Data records
..........

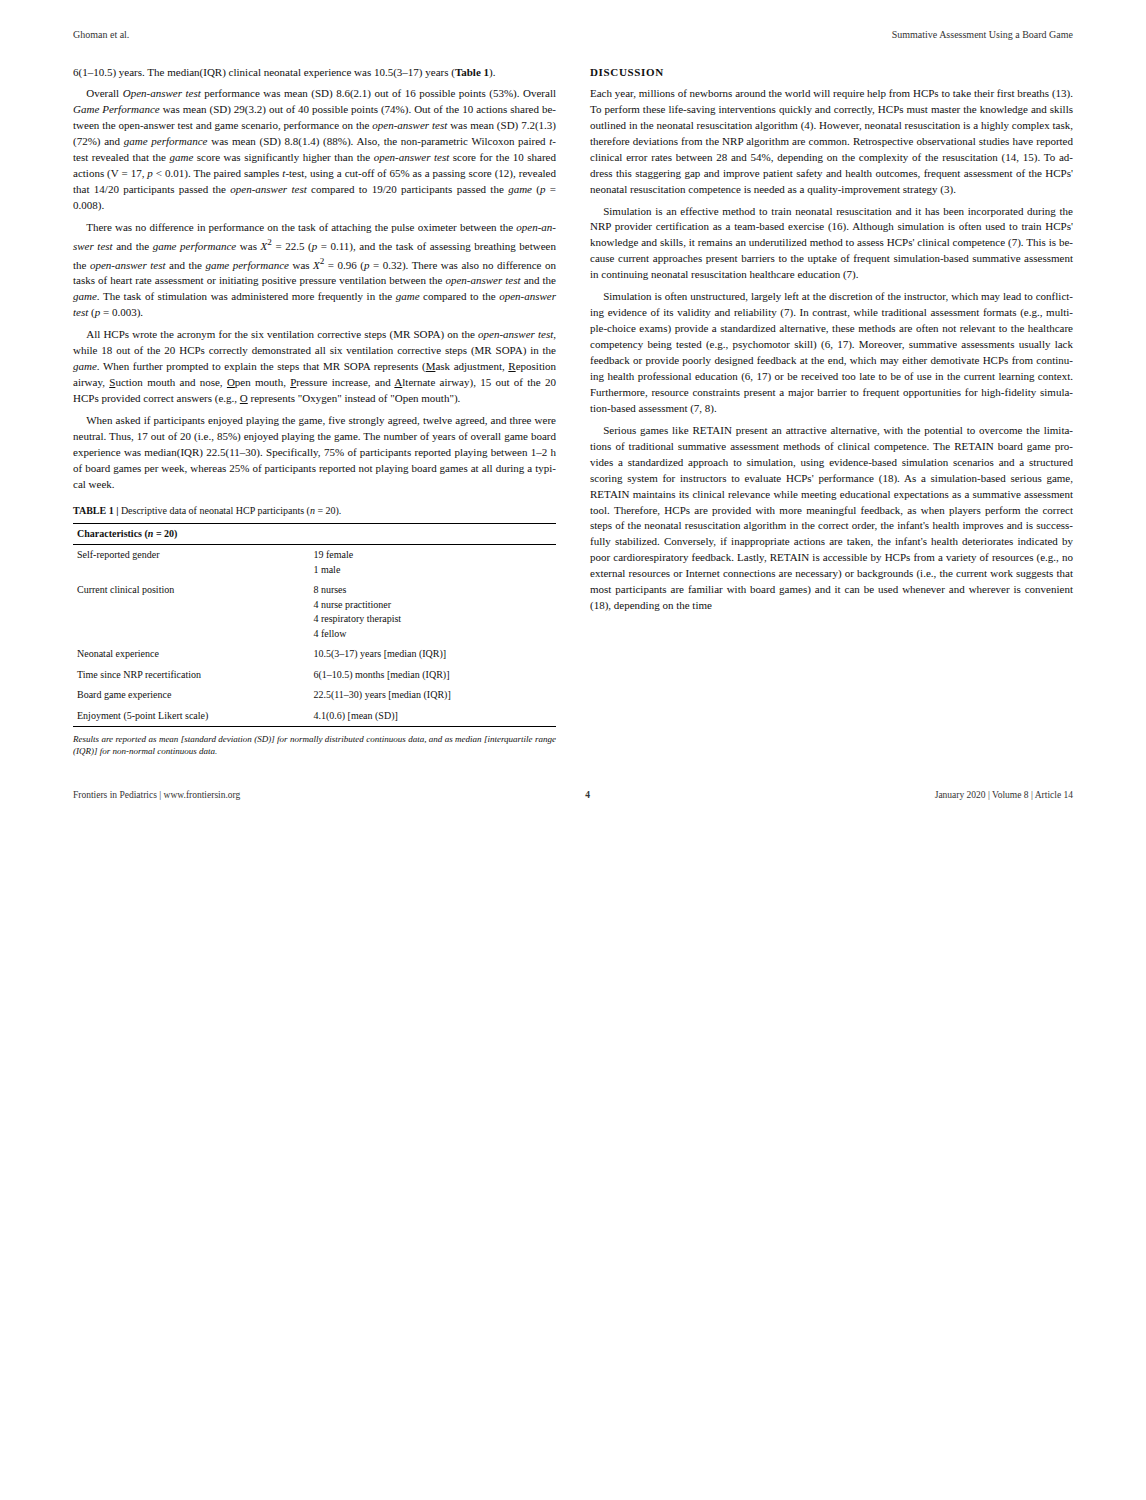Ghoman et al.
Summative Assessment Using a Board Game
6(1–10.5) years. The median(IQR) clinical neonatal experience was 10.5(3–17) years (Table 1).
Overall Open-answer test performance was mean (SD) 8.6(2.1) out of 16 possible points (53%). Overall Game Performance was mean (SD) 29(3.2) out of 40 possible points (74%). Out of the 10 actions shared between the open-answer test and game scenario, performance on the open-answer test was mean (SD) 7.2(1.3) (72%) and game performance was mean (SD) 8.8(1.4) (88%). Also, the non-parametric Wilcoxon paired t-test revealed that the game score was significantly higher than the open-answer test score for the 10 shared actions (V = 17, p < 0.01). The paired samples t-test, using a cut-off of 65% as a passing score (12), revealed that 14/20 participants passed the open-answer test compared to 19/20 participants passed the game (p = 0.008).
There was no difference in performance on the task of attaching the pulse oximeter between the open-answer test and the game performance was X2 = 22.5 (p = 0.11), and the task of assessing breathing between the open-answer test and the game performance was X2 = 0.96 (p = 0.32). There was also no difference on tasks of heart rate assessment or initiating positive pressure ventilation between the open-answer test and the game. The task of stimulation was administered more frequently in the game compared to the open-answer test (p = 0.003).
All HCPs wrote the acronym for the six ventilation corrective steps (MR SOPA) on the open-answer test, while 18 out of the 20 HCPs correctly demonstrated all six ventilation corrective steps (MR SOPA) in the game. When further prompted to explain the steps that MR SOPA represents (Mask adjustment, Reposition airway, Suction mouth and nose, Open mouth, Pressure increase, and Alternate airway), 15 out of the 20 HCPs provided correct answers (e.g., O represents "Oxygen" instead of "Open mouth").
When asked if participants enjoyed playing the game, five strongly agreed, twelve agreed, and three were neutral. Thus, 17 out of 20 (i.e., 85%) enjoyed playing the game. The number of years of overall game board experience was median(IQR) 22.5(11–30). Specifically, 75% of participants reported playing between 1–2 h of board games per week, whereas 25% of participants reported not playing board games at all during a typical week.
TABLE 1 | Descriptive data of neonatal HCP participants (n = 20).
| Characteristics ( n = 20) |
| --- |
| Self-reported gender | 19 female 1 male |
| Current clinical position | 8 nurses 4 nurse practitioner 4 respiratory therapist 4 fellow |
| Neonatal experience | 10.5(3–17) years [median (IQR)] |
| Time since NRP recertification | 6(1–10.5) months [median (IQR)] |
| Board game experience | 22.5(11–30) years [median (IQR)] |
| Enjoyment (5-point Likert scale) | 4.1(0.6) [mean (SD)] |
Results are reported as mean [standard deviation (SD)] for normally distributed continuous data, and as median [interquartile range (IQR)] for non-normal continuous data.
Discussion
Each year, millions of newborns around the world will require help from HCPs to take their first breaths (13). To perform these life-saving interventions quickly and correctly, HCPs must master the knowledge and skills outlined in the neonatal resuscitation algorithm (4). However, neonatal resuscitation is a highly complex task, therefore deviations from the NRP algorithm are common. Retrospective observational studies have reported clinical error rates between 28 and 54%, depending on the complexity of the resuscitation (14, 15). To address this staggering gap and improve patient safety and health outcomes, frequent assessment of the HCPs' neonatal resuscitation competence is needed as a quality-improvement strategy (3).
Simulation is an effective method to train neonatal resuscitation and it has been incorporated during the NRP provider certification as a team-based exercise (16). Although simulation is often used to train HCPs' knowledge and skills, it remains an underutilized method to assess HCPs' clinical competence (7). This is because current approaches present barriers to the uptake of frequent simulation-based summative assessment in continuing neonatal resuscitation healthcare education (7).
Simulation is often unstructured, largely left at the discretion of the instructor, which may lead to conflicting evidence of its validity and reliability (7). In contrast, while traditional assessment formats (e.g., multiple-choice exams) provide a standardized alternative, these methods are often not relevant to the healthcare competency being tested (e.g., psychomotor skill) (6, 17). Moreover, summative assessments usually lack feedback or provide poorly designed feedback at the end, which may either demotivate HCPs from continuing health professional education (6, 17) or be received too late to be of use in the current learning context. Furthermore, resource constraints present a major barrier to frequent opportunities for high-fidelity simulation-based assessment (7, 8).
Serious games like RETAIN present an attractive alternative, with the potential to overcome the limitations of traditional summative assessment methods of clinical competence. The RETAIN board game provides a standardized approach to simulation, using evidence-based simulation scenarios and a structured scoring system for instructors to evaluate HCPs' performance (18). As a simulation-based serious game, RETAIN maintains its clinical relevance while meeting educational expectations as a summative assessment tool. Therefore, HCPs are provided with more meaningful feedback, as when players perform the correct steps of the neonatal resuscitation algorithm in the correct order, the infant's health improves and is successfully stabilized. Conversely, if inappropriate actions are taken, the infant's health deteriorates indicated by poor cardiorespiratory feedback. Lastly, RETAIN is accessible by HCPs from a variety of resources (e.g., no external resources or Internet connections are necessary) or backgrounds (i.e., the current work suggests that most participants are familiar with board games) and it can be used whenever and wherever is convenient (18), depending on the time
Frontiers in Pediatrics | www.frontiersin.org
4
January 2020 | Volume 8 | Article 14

..........

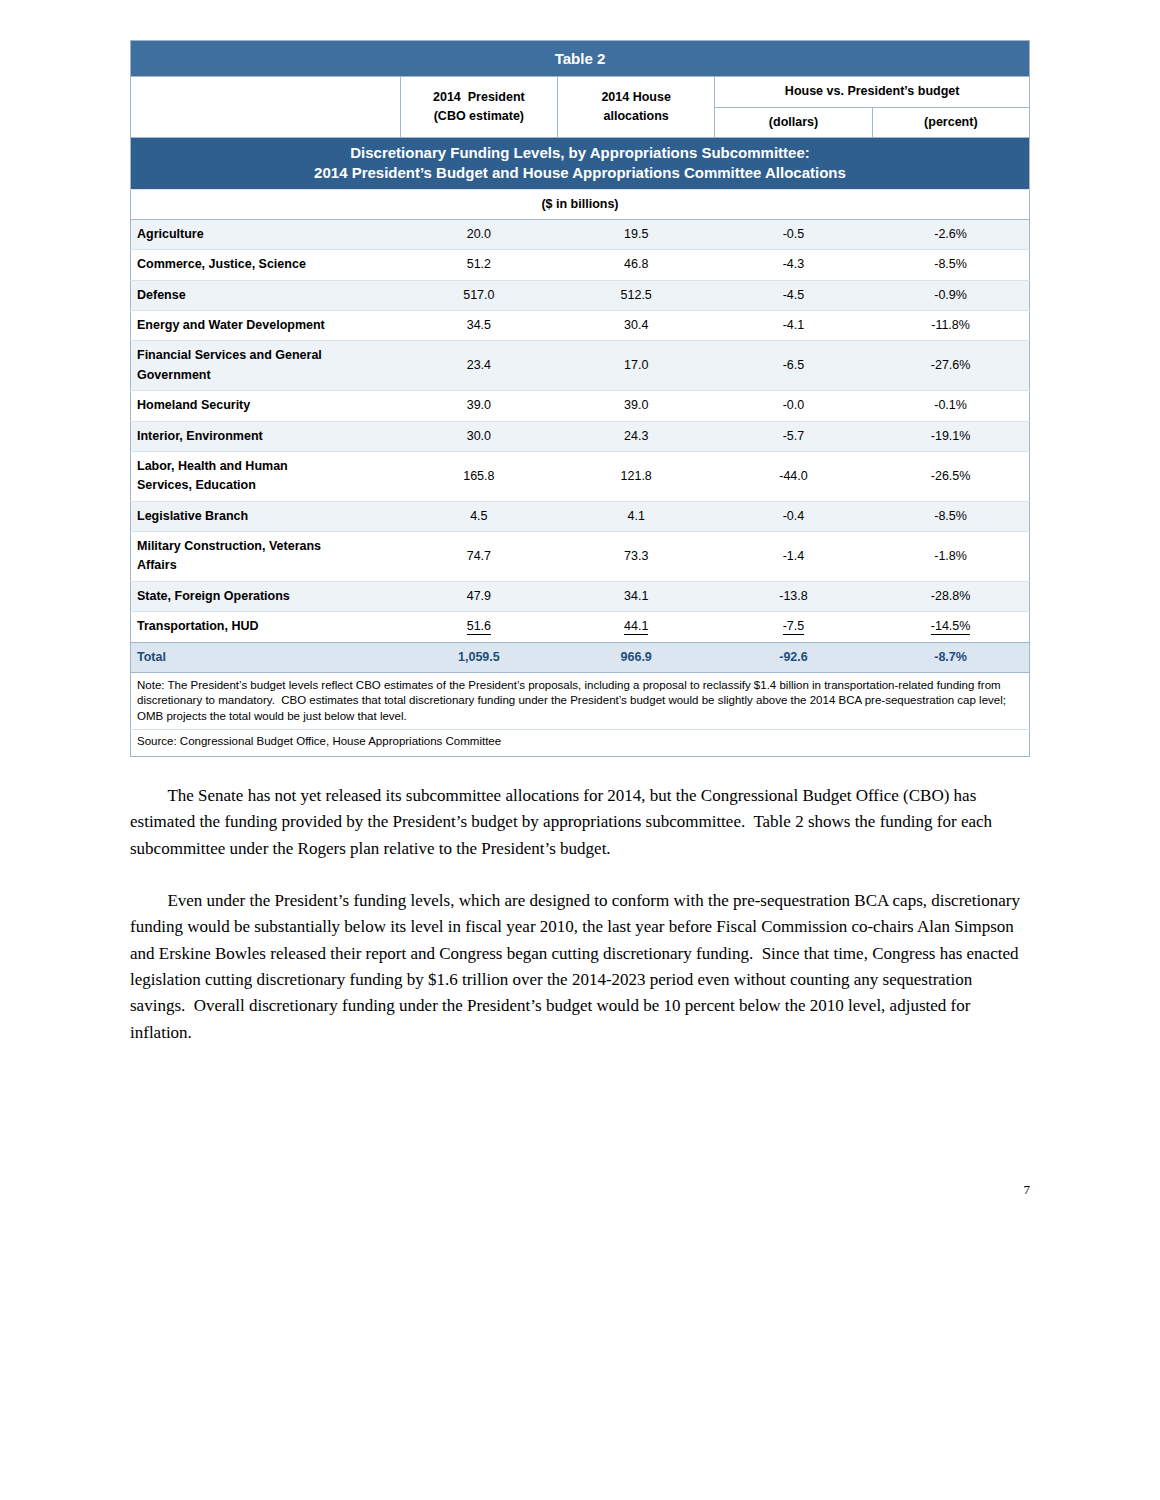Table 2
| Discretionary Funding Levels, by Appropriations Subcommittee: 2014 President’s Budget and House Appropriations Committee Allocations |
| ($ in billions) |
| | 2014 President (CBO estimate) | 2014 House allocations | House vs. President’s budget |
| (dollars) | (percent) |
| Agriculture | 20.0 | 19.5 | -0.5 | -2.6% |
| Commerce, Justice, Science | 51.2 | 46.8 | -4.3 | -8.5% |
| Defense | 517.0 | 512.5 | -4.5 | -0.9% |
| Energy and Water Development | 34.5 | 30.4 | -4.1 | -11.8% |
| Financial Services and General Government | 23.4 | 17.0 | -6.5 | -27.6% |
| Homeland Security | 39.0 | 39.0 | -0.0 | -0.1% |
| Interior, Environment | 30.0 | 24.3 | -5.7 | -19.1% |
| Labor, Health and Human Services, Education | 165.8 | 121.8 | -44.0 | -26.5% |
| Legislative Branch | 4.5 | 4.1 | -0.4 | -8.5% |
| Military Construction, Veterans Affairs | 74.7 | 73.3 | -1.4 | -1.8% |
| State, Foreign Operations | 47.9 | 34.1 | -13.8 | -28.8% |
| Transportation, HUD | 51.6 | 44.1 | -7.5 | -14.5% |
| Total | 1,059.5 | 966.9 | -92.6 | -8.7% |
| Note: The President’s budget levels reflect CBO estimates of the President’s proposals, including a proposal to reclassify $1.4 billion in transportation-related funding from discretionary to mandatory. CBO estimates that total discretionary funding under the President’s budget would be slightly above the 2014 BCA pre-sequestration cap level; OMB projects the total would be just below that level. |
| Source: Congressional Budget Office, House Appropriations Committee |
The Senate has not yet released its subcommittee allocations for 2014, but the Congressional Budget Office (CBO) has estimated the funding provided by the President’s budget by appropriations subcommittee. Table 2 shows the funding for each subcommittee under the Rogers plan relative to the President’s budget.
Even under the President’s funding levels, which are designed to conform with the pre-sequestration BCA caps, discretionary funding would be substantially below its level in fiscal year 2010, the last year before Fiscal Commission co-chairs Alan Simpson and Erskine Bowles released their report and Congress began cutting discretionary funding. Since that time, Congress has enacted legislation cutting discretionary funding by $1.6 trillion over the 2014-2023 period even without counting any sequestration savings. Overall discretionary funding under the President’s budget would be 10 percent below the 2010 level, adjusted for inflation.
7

..........

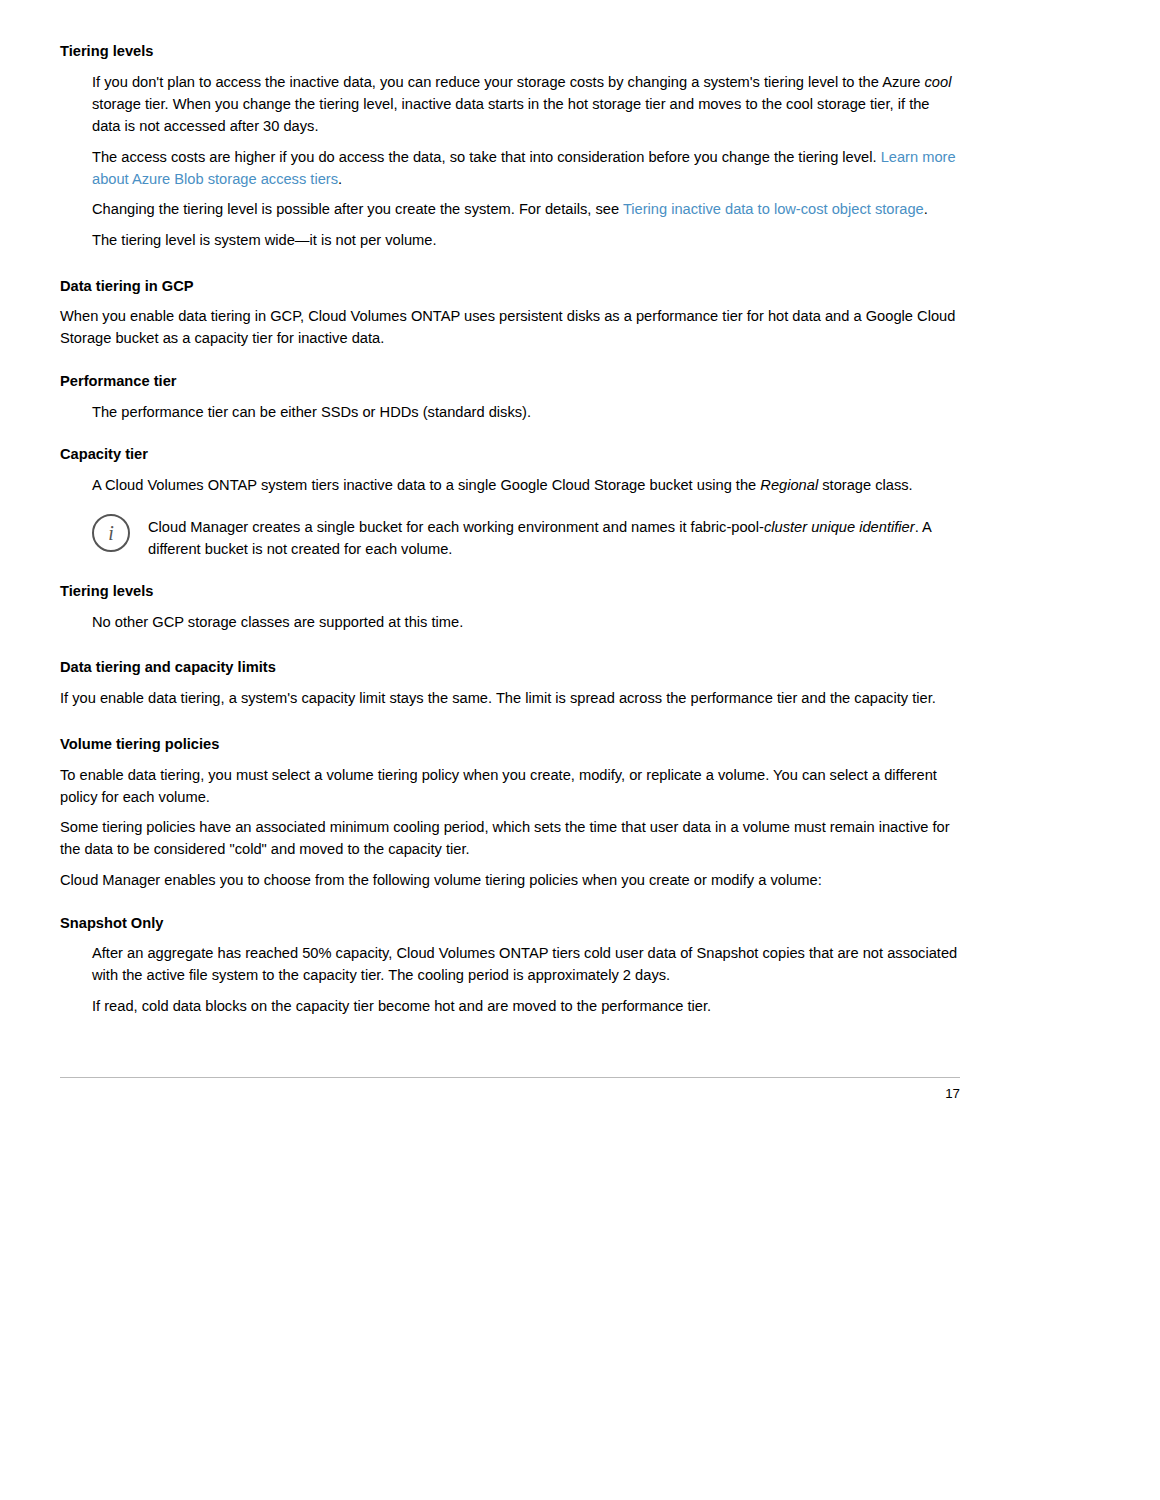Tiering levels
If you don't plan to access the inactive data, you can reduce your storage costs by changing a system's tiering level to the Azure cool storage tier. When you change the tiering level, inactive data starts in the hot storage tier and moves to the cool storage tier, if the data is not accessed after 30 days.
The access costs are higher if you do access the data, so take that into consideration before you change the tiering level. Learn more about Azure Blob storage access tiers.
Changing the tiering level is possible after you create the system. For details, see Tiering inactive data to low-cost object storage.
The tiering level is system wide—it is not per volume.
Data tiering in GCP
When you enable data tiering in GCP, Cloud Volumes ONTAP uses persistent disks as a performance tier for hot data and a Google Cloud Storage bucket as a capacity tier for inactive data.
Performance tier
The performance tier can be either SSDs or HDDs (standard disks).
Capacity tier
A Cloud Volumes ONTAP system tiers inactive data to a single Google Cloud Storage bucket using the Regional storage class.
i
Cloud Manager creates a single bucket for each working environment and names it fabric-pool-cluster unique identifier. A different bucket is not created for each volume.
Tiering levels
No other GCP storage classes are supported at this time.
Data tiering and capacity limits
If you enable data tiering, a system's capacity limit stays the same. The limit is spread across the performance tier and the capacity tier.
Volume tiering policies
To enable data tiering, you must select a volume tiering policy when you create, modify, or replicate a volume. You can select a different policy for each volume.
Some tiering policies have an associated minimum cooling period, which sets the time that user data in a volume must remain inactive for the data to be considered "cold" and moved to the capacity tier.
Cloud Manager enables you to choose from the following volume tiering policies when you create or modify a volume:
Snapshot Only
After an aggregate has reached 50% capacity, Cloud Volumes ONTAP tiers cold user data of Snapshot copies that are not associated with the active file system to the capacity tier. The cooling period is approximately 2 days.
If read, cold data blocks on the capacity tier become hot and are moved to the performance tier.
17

..........

### Required work
Your reply is to repeat, unchanged, the lines above running from the one with "-7.5 | -14.5% |" up to and including the one with "The Senate has".

### Written reply
| Transportation, HUD | 51.6 | 44.1 | -7.5 | -14.5% |
| Total | 1,059.5 | 966.9 | -92.6 | -8.7% |
| Note: The President’s budget levels reflect CBO estimates of the President’s proposals, including a proposal to reclassify $1.4 billion in transportation-related funding from discretionary to mandatory. CBO estimates that total discretionary funding under the President’s budget would be slightly above the 2014 BCA pre-sequestration cap level; OMB projects the total would be just below that level. |
| Source: Congressional Budget Office, House Appropriations Committee |
The Senate has not yet released its subcommittee allocations for 2014, but the Congressional Budget Office (CBO) has estimated the funding provided by the President’s budget by appropriations subcommittee. Table 2 shows the funding for each subcommittee under the Rogers plan relative to the President’s budget.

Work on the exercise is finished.